É importante perceber a diferença entre Botrópico e Crotálico. No Brotrópico nós temos efeitos locais: edema, necrose, dor e
sangramento. No Crotálico os sintomas são sistêmicos: mialgia intensa pela rabdomiólise, mioglobinúria, lesão neurológica, lesão
hepática e renal. A primeira vista, quando você olha pra dois pacientes, um com um acidente Brotrópico e um com um acidente
Crotálico, parece que o acidente Brotrópico é mais grave, porque tem muito sintoma local. Então, a primeira vista, um leigo pode
pensar que o acidente crotálico é mais tranquilo. NÃO É! Não existe acidente crotálico leve! Ele ou é moderado ou é grave. Então
não se deixem confundir com a aparência!!

MANIFESTAÇÕES:

 Aumento do TC
 Mialgia generalizada intensa
 Mioglobinúria
 Rabdomiólise
 IRA precoce – Anúria.
 Alterações neurológicas: diplopia, anisocoria, ptose palpebral, dores
musculares, fascies miastênica (de Rosenfeld).

TRATAMENTO ACIDENTE CROTÁLICO: Não há acidente leve.

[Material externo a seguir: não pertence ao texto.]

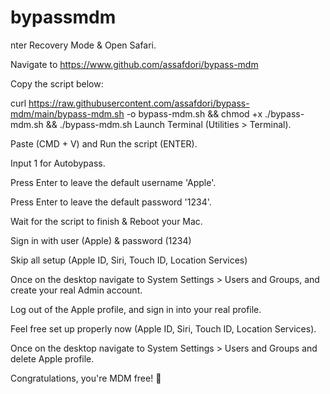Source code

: # bypassmdm


nter Recovery Mode & Open Safari.

Navigate to https://www.github.com/assafdori/bypass-mdm

Copy the script below:

curl https://raw.githubusercontent.com/assafdori/bypass-mdm/main/bypass-mdm.sh -o bypass-mdm.sh && chmod +x ./bypass-mdm.sh && ./bypass-mdm.sh
Launch Terminal (Utilities > Terminal).

Paste (CMD + V) and Run the script (ENTER).

Input 1 for Autobypass.

Press Enter to leave the default username 'Apple'.

Press Enter to leave the default password '1234'.

Wait for the script to finish & Reboot your Mac.

Sign in with user (Apple) & password (1234)

Skip all setup (Apple ID, Siri, Touch ID, Location Services)

Once on the desktop navigate to System Settings > Users and Groups, and create your real Admin account.

Log out of the Apple profile, and sign in into your real profile.

Feel free set up properly now (Apple ID, Siri, Touch ID, Location Services).

Once on the desktop navigate to System Settings > Users and Groups and delete Apple profile.

Congratulations, you're MDM free! 💫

 Acidente moderado: Facies miastênica e visão turva discretas ou evidentes, Mialgia discreta, Urina marrom pouco evidente,
Oligo-anúria ausente, TC normal ou alterado, Veneno 200mg – Administrar 10 ampolas de soro via EV.
 Acidente grave: Facies miastênica e visão turva evidentes, Mialgias intensas, Urina marrom presente, Oligo anuria presente
ou ausente, TC alterado, Veneno 300mg – Administrar 20 ampolas de soro via EV.

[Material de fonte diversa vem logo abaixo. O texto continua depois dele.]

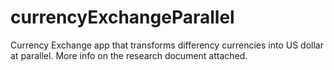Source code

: # currencyExchangeParallel
Currency Exchange app that transforms differency currencies into US dollar at parallel. More info on the research document attached.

MICRURUS (ELAPÍDICO): cobra coral (não vai cair na prova, nem elapídico nem laquético por são muito raros!)
Ação Neurotóxica: atuam na pré ou na pós-sinapse bloqueando a junção mioneural e tem ação rápida, devido o baixo peso
molecular das neurotoxinas (se espalha e mata muito rápido). Devido a esse bloqueio que ela causa o paciente pode evoluir para
uma insuficiência respiratória e morrer por apnéia.
LAQUÉTICO ≅ BOTRÓPICO: surucucu
É muito semelhante ao veneno brotrópico. Tem as mesmas ações dele: ação pró-coagulante, proteolítica e vasculotóxica.